The first thing to strike the viewer about the show is color—each piece is soaked with bright hues, one on top of the other, swirling and moving in sync (and sometimes not in sync). The colors are, for the most part, bright, fresh and saturated, though Adams also likes to work with some blacks and pastels for contrast. The scope varies with the canvas size—his larger pieces reach for a broad spectrum, while his smaller ones are often case studies with just one or two hues. An abstract expressionist at heart, Adams seeks to organize colors in order to take the viewer into a spiritual space. The pieces that best accomplish this are his larger, more fluid pieces, with long, meditative brushstrokes. In the left corner of the gallery is his most successful work, “In the Beginning.” Turquoise, lavender, soft orange and bright pink cascade down the canvas, recalling water and air—the “breath of life.” Its diagonal motion, both ascendant and swirling at once, is transporting, and an example of the moving power of pure color. A violet-themed piece on the opposite wall, “Purple Haze,” is similar in its uniform vision and marriage of color to motion. Both of these pieces reveal Adams’ sense of color harmony and visual beauty.

There is a conscious sense of the physicality of the paint, slathered on thick with dramatic brushstrokes. Though in most cases the color is the content, the brushstrokes go a long way toward determining the success of the pieces. The most gorgeous paintings display a smooth, wet-into-wet technique that creates a silky, dreamy quality, visible in several of the works, perhaps half. Others have an intriguing, feathery feel. But Adams’ colorful sense of wonder gets obscured when the brushstrokes become blunt and thick, especially in the smaller pieces; when this happens, the paintings take on a finger-paint quality that reads more as a study than as a completed work.

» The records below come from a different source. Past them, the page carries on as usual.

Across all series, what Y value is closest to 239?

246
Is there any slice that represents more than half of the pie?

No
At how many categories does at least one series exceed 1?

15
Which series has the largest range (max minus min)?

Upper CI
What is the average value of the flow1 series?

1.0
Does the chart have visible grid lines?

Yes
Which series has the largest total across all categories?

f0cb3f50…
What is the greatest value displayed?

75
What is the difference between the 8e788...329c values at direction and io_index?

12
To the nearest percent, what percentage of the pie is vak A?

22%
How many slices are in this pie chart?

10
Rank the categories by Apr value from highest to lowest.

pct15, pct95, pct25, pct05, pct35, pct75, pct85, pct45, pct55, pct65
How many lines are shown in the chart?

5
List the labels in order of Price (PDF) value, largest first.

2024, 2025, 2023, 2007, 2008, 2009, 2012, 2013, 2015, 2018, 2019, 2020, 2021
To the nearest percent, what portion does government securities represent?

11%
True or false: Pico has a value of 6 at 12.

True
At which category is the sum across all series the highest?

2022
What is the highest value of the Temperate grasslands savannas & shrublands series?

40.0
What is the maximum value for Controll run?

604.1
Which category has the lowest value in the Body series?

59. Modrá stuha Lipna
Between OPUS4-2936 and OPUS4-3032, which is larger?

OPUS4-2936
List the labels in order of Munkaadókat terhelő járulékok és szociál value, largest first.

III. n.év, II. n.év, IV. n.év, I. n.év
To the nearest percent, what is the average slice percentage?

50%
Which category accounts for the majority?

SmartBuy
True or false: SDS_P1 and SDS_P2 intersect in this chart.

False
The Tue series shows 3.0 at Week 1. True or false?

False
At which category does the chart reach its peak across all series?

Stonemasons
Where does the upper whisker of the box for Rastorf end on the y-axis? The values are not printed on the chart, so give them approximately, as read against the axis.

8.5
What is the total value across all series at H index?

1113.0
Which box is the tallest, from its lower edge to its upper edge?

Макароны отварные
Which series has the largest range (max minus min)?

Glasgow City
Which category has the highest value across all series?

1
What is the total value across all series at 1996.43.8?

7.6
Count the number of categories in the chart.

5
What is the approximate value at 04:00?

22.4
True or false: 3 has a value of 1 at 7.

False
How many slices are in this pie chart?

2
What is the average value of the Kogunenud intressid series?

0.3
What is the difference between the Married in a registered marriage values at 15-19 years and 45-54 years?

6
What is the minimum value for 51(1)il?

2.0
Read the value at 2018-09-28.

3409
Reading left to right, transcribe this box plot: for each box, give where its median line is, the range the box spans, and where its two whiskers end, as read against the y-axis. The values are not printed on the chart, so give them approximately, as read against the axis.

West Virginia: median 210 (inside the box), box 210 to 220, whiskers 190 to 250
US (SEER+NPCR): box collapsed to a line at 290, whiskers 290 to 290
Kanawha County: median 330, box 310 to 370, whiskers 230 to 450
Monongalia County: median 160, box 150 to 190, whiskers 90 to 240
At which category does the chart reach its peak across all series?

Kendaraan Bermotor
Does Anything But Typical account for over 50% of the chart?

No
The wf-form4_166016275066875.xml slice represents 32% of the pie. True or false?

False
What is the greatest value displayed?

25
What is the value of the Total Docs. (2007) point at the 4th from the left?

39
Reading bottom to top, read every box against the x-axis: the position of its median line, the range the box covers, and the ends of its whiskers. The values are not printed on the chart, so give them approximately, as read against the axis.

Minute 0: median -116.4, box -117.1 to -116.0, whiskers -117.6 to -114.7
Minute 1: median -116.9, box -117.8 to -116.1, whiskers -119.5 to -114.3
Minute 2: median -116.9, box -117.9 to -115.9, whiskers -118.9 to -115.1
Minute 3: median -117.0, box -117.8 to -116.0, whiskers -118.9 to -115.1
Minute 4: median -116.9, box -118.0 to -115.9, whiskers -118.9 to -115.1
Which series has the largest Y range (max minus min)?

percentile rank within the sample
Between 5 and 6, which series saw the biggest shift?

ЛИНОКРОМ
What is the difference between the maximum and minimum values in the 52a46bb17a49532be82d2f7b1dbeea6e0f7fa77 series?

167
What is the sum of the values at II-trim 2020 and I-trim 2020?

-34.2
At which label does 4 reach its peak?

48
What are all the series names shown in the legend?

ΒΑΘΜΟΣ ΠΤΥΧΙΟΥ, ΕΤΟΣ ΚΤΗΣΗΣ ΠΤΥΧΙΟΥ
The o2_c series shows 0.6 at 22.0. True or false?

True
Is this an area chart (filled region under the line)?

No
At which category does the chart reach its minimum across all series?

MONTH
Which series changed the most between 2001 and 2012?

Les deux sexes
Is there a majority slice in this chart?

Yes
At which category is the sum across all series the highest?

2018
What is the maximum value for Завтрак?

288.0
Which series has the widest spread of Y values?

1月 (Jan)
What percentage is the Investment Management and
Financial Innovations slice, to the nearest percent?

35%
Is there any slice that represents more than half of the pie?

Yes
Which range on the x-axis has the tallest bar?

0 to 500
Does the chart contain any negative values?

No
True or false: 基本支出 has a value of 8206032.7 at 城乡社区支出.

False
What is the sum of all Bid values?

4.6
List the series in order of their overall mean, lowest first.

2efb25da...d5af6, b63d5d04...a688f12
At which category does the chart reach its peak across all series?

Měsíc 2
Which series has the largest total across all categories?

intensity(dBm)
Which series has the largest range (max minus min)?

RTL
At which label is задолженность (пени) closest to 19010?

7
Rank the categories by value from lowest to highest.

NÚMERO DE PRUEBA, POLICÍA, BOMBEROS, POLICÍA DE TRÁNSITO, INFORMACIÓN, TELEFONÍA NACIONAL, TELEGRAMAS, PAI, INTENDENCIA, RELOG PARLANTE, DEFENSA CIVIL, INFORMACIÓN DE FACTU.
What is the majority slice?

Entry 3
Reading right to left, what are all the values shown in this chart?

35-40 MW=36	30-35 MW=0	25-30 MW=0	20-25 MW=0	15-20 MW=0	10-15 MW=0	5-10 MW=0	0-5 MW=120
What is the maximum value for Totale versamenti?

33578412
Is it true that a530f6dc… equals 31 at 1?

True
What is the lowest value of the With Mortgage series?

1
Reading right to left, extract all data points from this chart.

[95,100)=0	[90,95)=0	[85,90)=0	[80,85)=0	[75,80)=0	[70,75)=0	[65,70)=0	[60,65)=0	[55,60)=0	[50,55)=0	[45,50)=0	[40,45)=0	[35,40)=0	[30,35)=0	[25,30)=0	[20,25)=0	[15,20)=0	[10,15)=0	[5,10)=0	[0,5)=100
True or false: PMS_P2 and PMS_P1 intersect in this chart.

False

Moving outside of these color-studies, Adams’ work becomes more ambitious, with large canvases expressing themes of redemption—two with tree-like subjects and swirling rainbow colors, and one expressing the passion of the Christ. All have a beautiful sense of color, but there is a nagging sense that the forms in the pieces are not as well rendered as they could be which distracts from the overall impression. Adams excels in creating emotion out of pure color and movement, and any move into more representative work finds him faltering slightly. His Christ has the potential to be riveting, but I couldn’t help wondering if it might have been more effective with even more abstraction—perhaps we didn’t need to see his face.

In the front of the gallery, Adams has a “cave” of mirrors of sorts set up for the viewer to step into, each mirror splashed with a bright color. This piece seems to exemplify what he wants viewers to take away from the experience. Adams wants each person who steps into the gallery to have a highly personal experience—to see the colors and see themselves, to go to a spiritual place with the help of the images. If Adams continues to play with the beautiful harmonies of color that he has begun to explore, he is sure to move many.